Thank you for taking the time to reply. I have not reached to any conclusions, trying to work out all the perspectives and for that I do appreciate the feedback. It is true that I lean towards a certain logic of things, but I do see the way reality works and try to balance both. Thank you!
"Technology allow today to record every show and sell them at affordable price. "
True, but quality recording is a thing that demands equipment and of course a careful planning. It costs money to record live shows and then discard them as no good. Affordable prices is a term I can't understand. If a fan desires everything by an artist and the artist has 120 shows every year, like BD, it is not very economic or affordable. But this can be over seen as a fetish thing (owning everything from an artist, or is it?) But it is the quality and planning that have to go into the equation. Would you BD fan pay 1200 dollars to own every concert BD has given since 1990? (and that is a dollar a show...)

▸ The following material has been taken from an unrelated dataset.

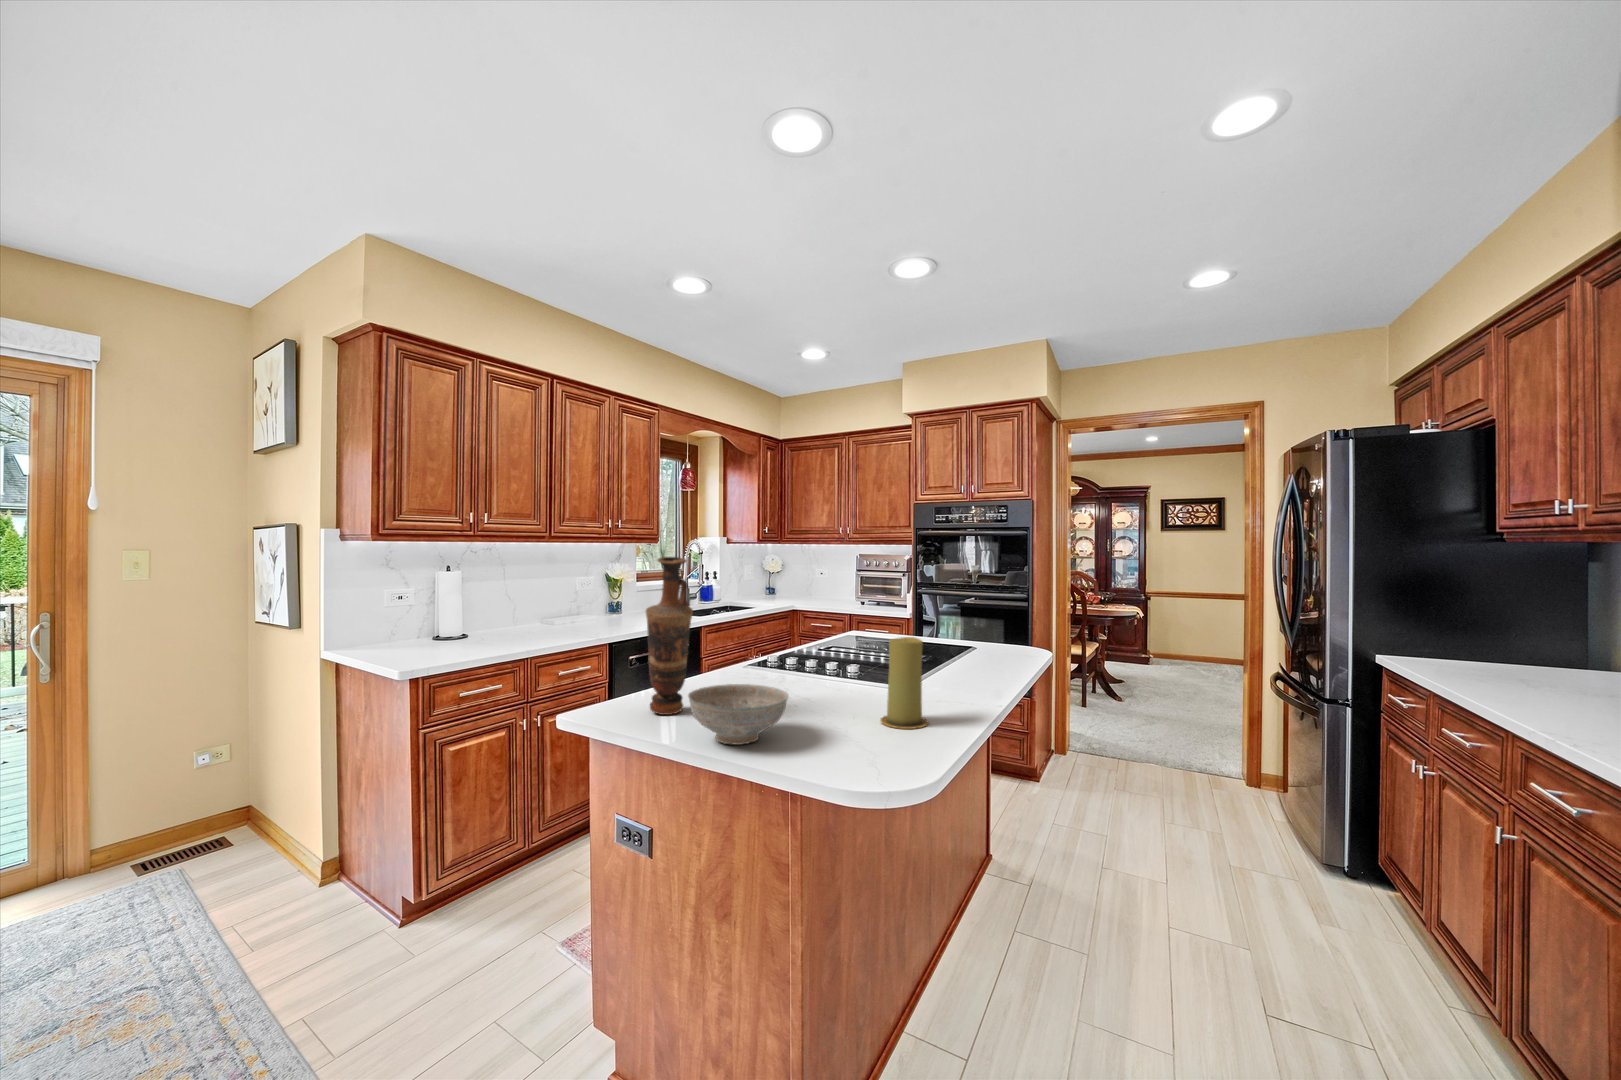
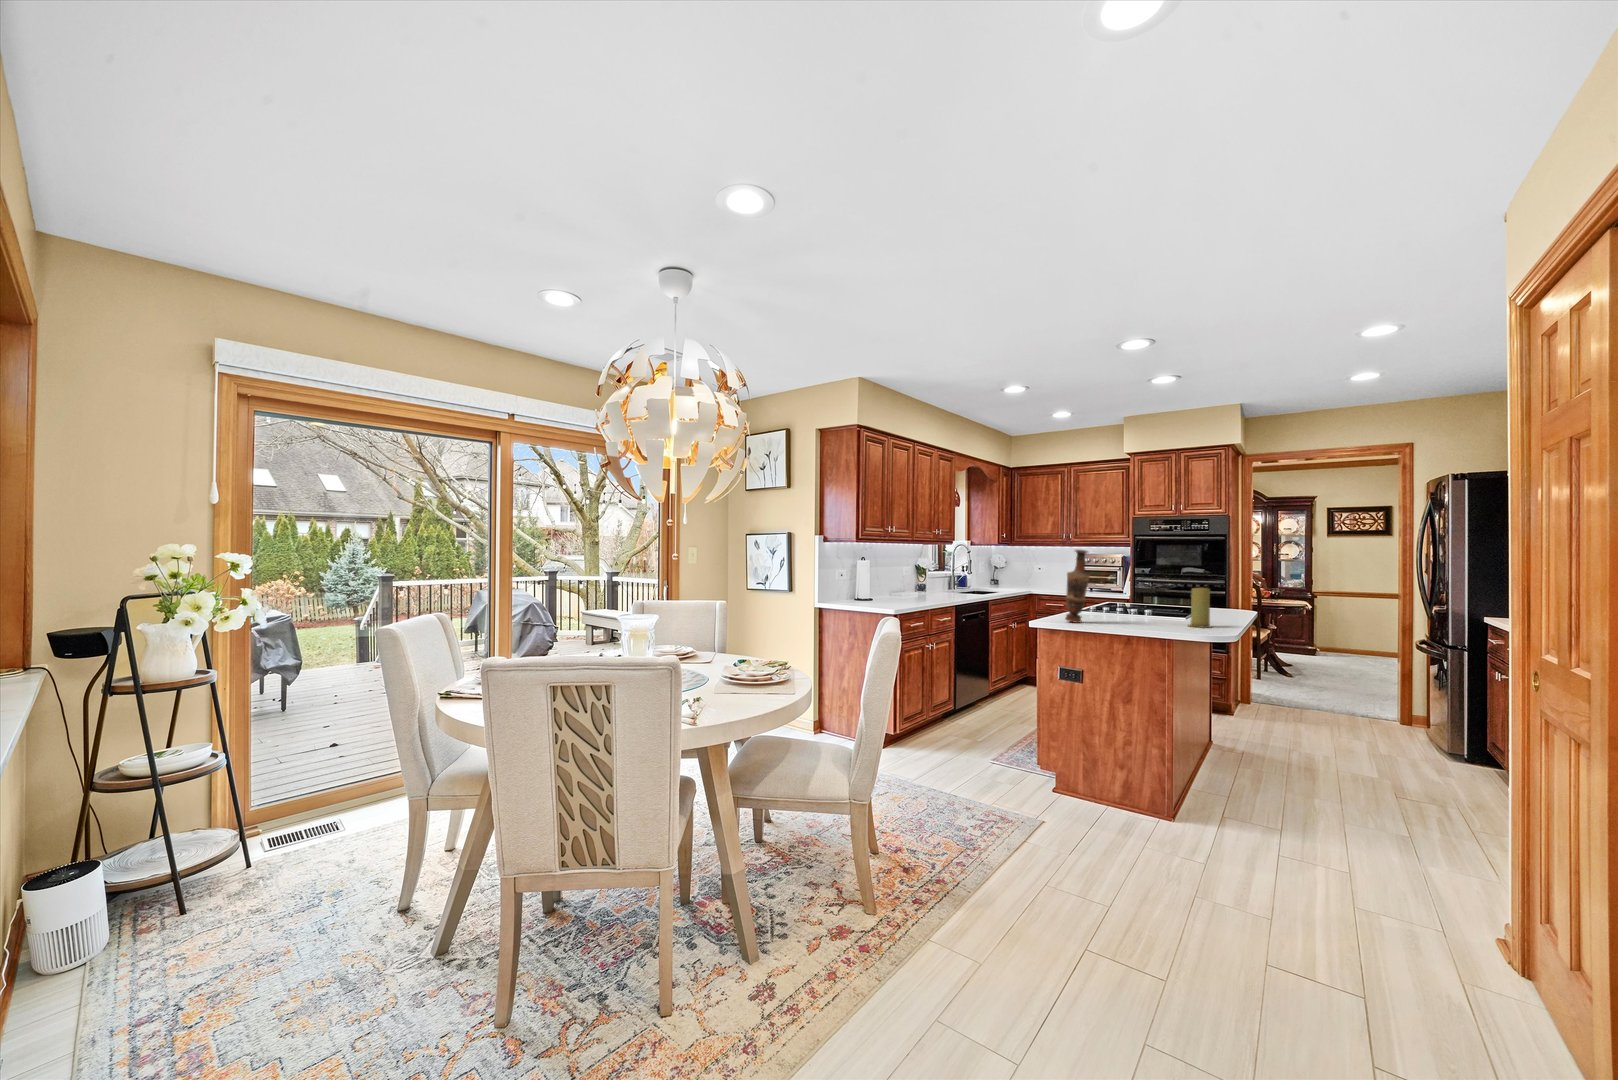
decorative bowl: present [688,684,789,745] -> none [1105,607,1154,628]

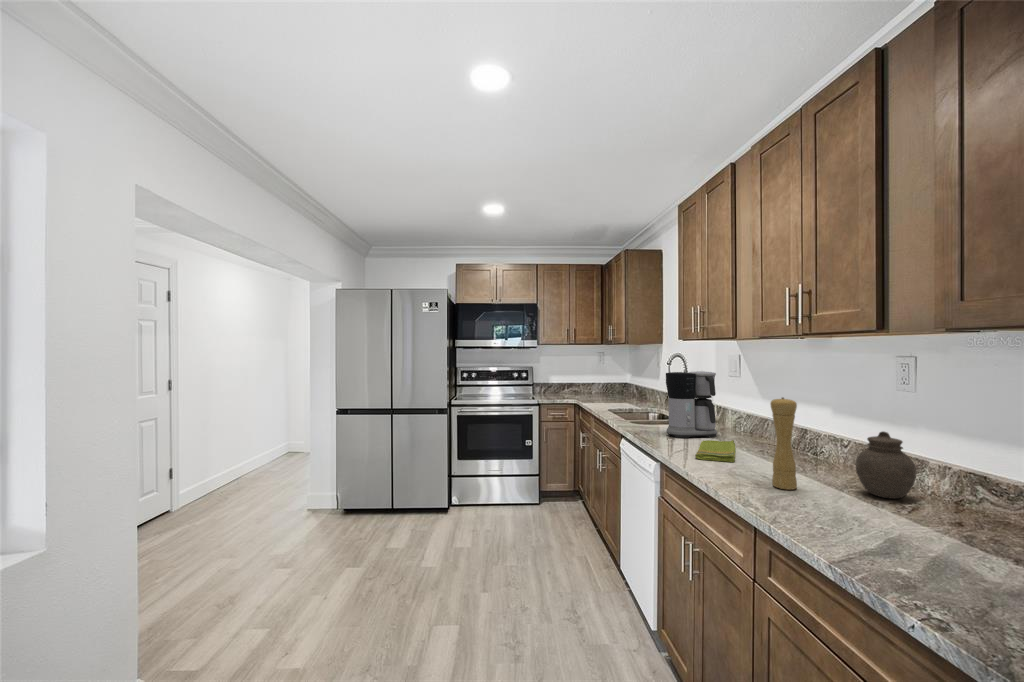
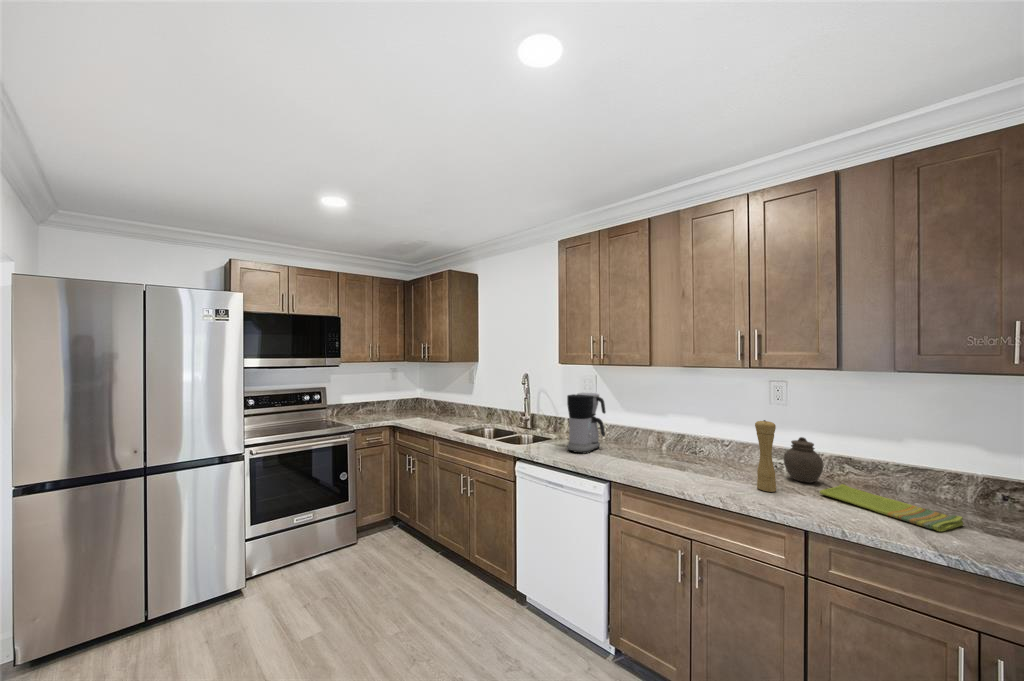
dish towel: present [695,440,735,462] -> present [819,484,963,532]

"You have to think for the general public not only your fan base."
The general public would only care for one show, well recorded and with a nice artwork maybe, not every last one from the far end of the earth, with poor sound and repetition of the same tracks. So it is a peculiar thing, because many people might download an unofficial live recording that is for free, but will not dedicate the amount of time to even listen to it. But when they pay money for a well cared recording (let's not call it product) they do spend time to listen it over and over. But flooding the market with easy to produce live recordings, clearly points to the fan's direction.
"What a chance for a simple single concert goer to be able to get the show you attended in sbd quality."
This is a completely different situation. We are talking about a souvenir, but it has to be in a physical form! But it has to be produced in a vast number to cover expenses. And we are talking big venues then, 5000-10000 thousand people. Maybe even include it in a special ticket price and have it sent to you. A download is a welcome substitute, and that maybe can appeal to a general public.
"The die hard fans are another matter."
True they are. They pay for the official releases at the expensive prices at the time of release (not 6 months or 1 year after at the bargain bins, with a quarter of the original price), sometimes multiple times since the editions are many (Get lucky had 4 different releases), pay to download extra tracks that usually never enter the radar of the general public and pay for usually over priced merchandise, without complaining. How much is enough?
"In 2010 fan made recording and their private sharing were still allowed by MK management.
Restriction are the fact of some sharing site (for their legal safety)."
And there enters the pseudo moral issues together with the legal system, in order to defend the hollow logic of the whole matter.
"If only Simfy had existed as early than 1977... "
No, I think that some things gain their appeal from the scarcity, from the nicely weaved myths that actually have to support nothing, but the myths themselves. It is only music, after all. That is why I especially respect MK, for not putting out editions with extras from the DS days. If they were not considered good enough then, it would only be a stunt to attract the same old fan - customers, with music interesting for historical reasons only. And I believe the same goes for the live performances. Unless they are programmed to be recorded like alchemy, they have many too many flaws that may be unnoticeable for the live experience, but can't sustain repeated plays. Well maybe only to the devoted fan.